The eastern half of the plaza, just beyond the moiety houses, had been reserved for the stickball field. There young men darted back and forth, tossing a small hidebound ball to each other in practice. Each of the mounds had been capped and sealed with a different color of clay, each one of the rainbow colors that held so much meaning for the Children of the Sun. The Temple Mound across from them on the plaza’s northwest corner was a brilliant white.

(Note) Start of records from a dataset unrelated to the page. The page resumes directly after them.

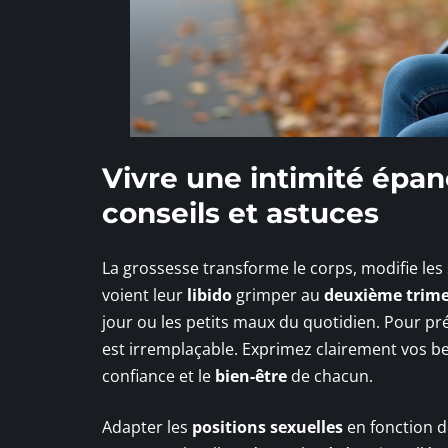
Vivre une intimité épan
conseils et astuces
La grossesse transforme le corps, modifie les
voient leur
libido
grimper au
deuxième trime
jour ou les petits maux du quotidien. Pour p
est irremplaçable. Exprimez clairement vos bes
confiance et le
bien-être
de chacun.
Adapter les
positions sexuelles
en fonction d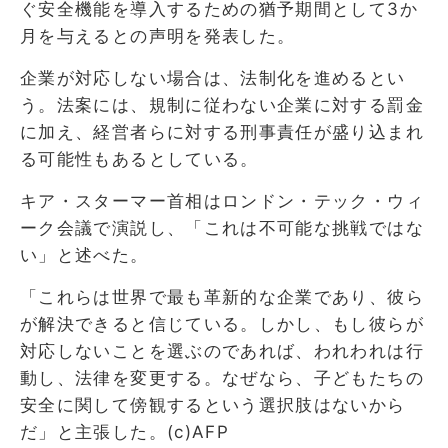
ぐ安全機能を導入するための猶予期間として3か
月を与えるとの声明を発表した。
企業が対応しない場合は、法制化を進めるとい
う。法案には、規制に従わない企業に対する罰金
に加え、経営者らに対する刑事責任が盛り込まれ
る可能性もあるとしている。
キア・スターマー首相はロンドン・テック・ウィ
ーク会議で演説し、「これは不可能な挑戦ではな
い」と述べた。
「これらは世界で最も革新的な企業であり、彼ら
が解決できると信じている。しかし、もし彼らが
対応しないことを選ぶのであれば、われわれは行
動し、法律を変更する。なぜなら、子どもたちの
安全に関して傍観するという選択肢はないから
だ」と主張した。(c)AFP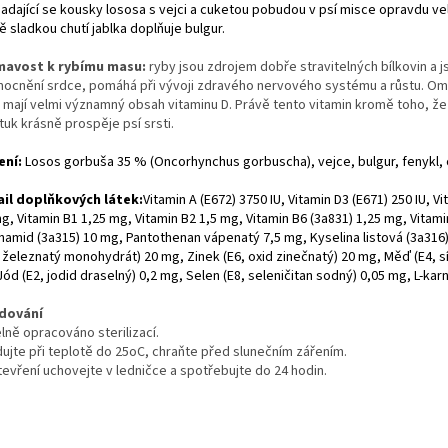
adající se kousky lososa s vejci a cuketou pobudou v psí misce opravdu vel
 sladkou chutí jablka doplňuje bulgur.
mavost k rybímu masu:
ryby jsou zdrojem dobře stravitelných bílkovin a j
ocnění srdce, pomáhá při vývoji zdravého nervového systému a růstu. Omeg
 mají velmi významný obsah vitaminu D. Právě tento vitamin kromě toho, že 
tuk krásně prospěje psí srsti.
ení:
Losos gorbuša 35 % (Oncorhynchus gorbuscha), vejce, bulgur, fenykl, c
ail doplňkových látek:
Vitamin A (E672) 3750 IU, Vitamin D3 (E671) 250 IU, V
g, Vitamin B1 1,25 mg, Vitamin B2 1,5 mg, Vitamin B6 (3a831) 1,25 mg, Vitami
namid (3a315) 10 mg, Pantothenan vápenatý 7,5 mg, Kyselina listová (3a316) 
n železnatý monohydrát) 20 mg, Zinek (E6, oxid zinečnatý) 20 mg, Měď (E4, 
ód (E2, jodid draselný) 0,2 mg, Selen (E8, seleničitan sodný) 0,05 mg, L-karn
dování
lně opracováno sterilizací.
dujte při teplotě do 25oC, chraňte před slunečním zářením.
tevření uchovejte v ledničce a spotřebujte do 24 hodin.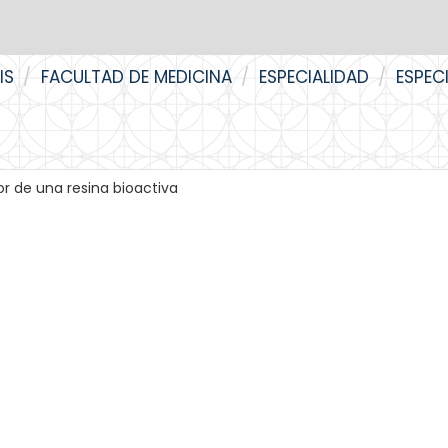
IS
FACULTAD DE MEDICINA
ESPECIALIDAD
ESPEC
or de una resina bioactiva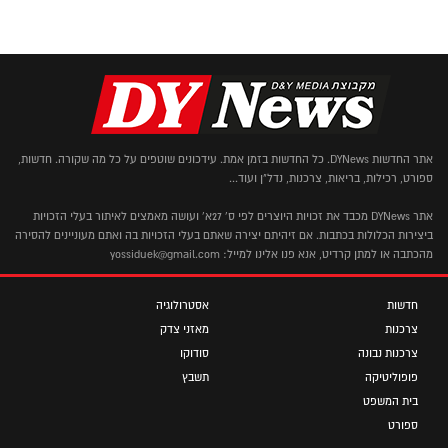
אתר החדשות DYNews. כל החדשות בזמן אמת. עידכונים שוטפים על כל מה שקורה. חדשות,
ספורט, רכילות, בריאות, צרכנות, נדל"ן ועוד...
אתר DYNews מכבד את זכויות היוצרים לפי ס' 27א' ועושה מאמצים לאיתור בעלי הזכויות
ביצירות הכלולות בכתבות. אם זיהיתם יצירה שאתם בעלי הזכויות בה ואתם מעוניינים להסירה
מהכתבה או למתן קרדיט, אנא פנו אלינו למייל: yossiduek@gmail.com
חדשות
אסטרולוגיה
צרכנות
מאזני צדק
צרכנות נבונה
סודוקו
פופוליטיקה
תשבץ
בית המשפט
ספורט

In the flat to the east, a sea of houses, many on low mounds, extended clear to the distant high walls of the western palisade. He could see ponds created from borrow pits, the water reflecting blue sky. Beyond the city walls, a gray pall of smoke hung above a thousand camps. From every direction along the river, people had flocked to Rainbow City for the solstice celebrations. The city reminded him of a beehive. Individuals could be seen crowding through the gates, inspecting items of Trade that the locals had spread on blankets.